• [Dataset entries]

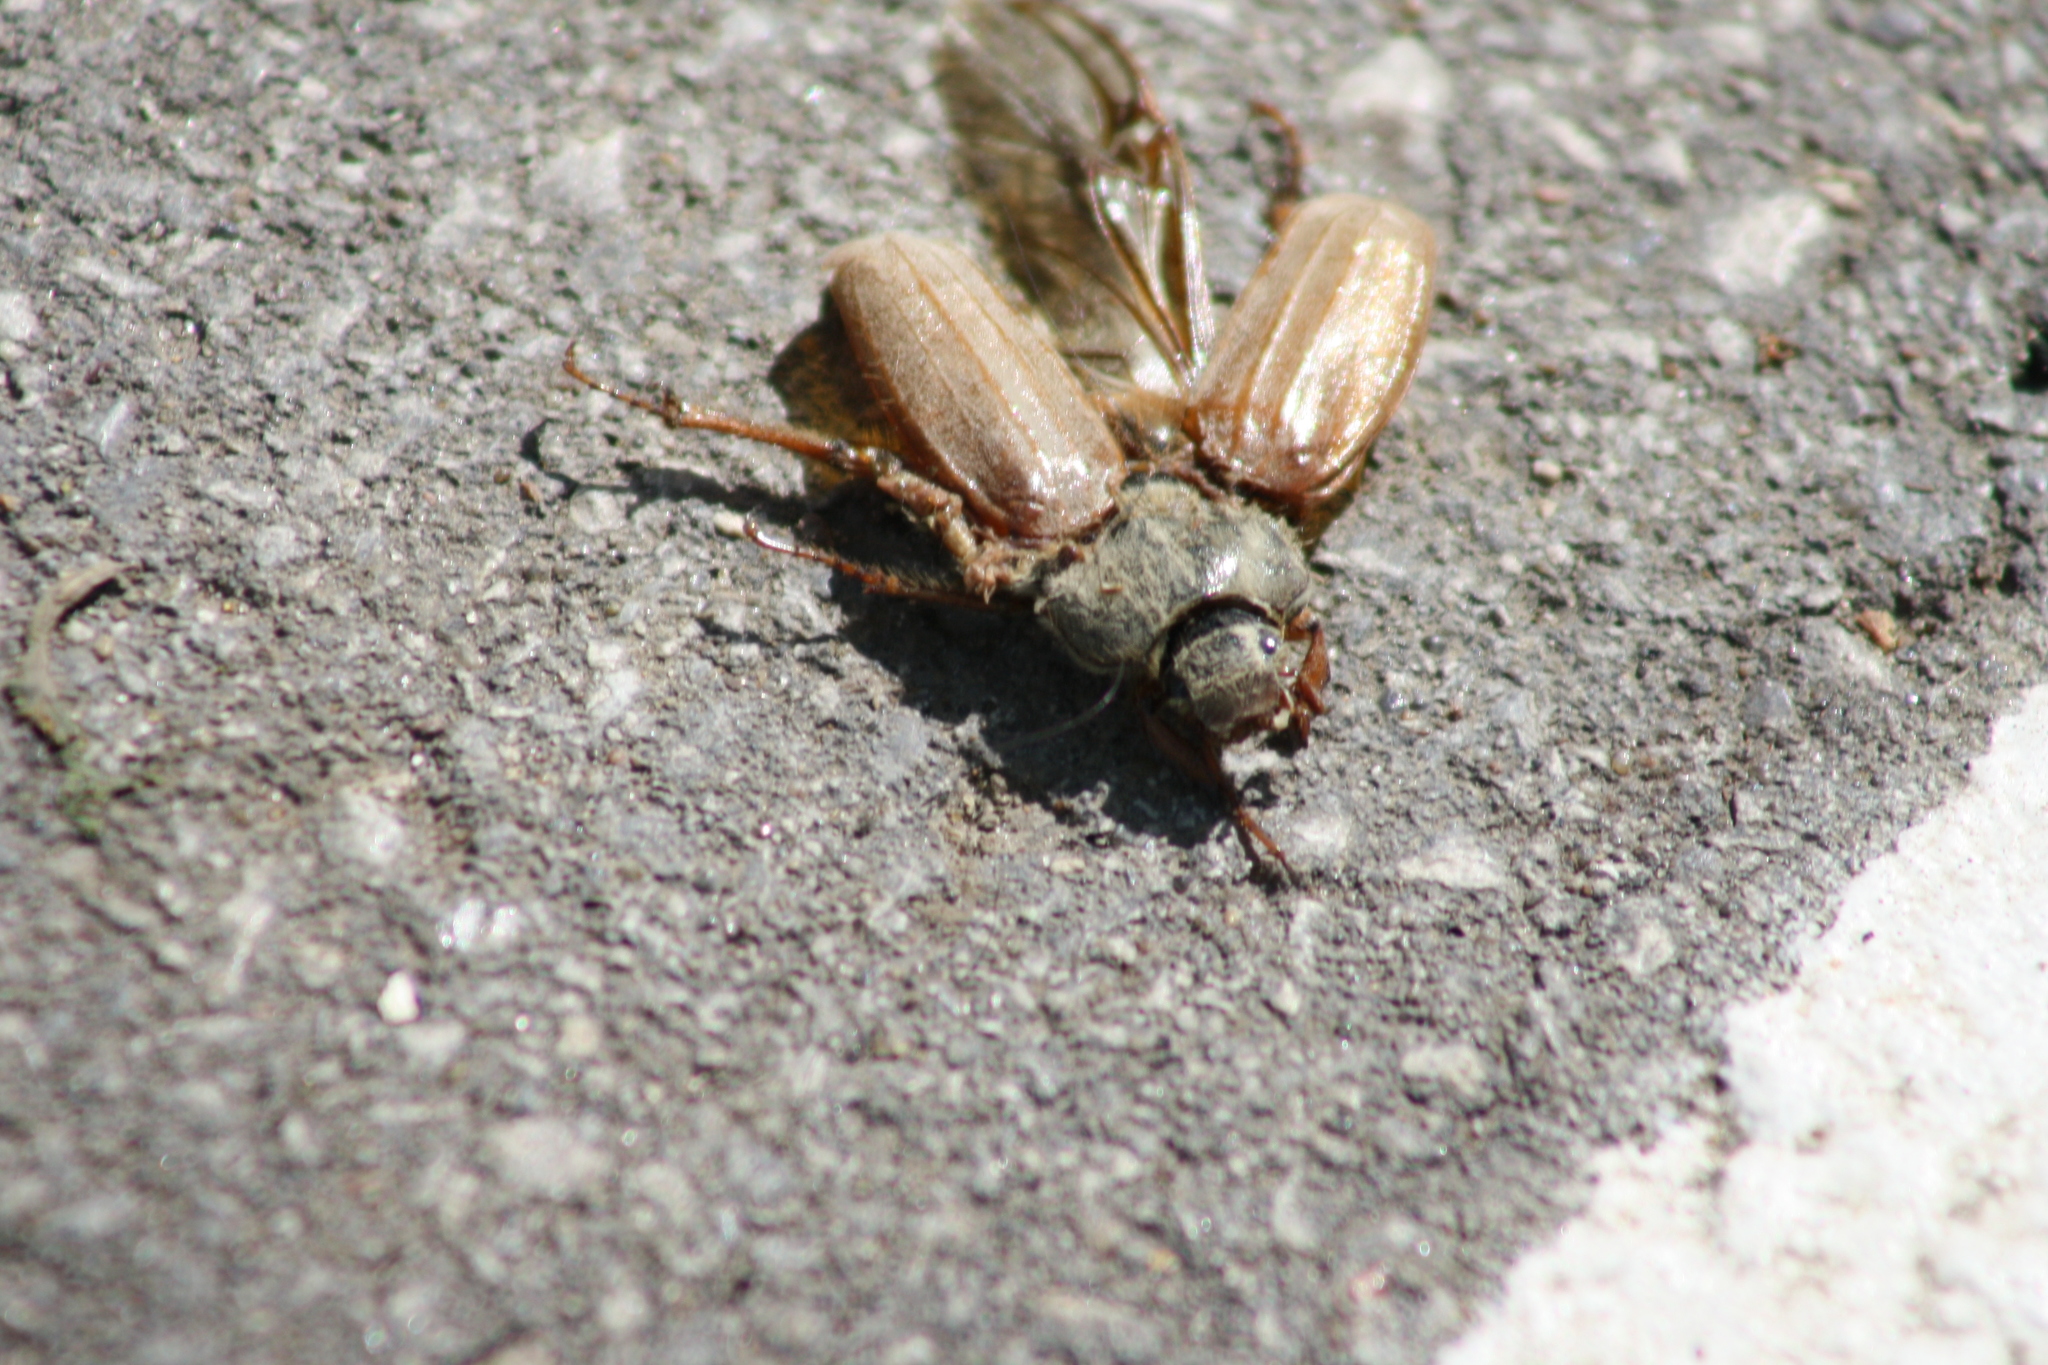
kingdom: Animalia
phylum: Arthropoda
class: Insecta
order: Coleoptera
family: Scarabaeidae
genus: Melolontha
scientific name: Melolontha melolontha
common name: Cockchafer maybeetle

• [Aim of the task] Output every line of the listing above as a numbered list, skipping blank lines and leaving out the pictures.

• [Output for this exercise]
1. kingdom: Animalia
2. phylum: Arthropoda
3. class: Insecta
4. order: Coleoptera
5. family: Scarabaeidae
6. genus: Melolontha
7. scientific name: Melolontha melolontha
8. common name: Cockchafer maybeetle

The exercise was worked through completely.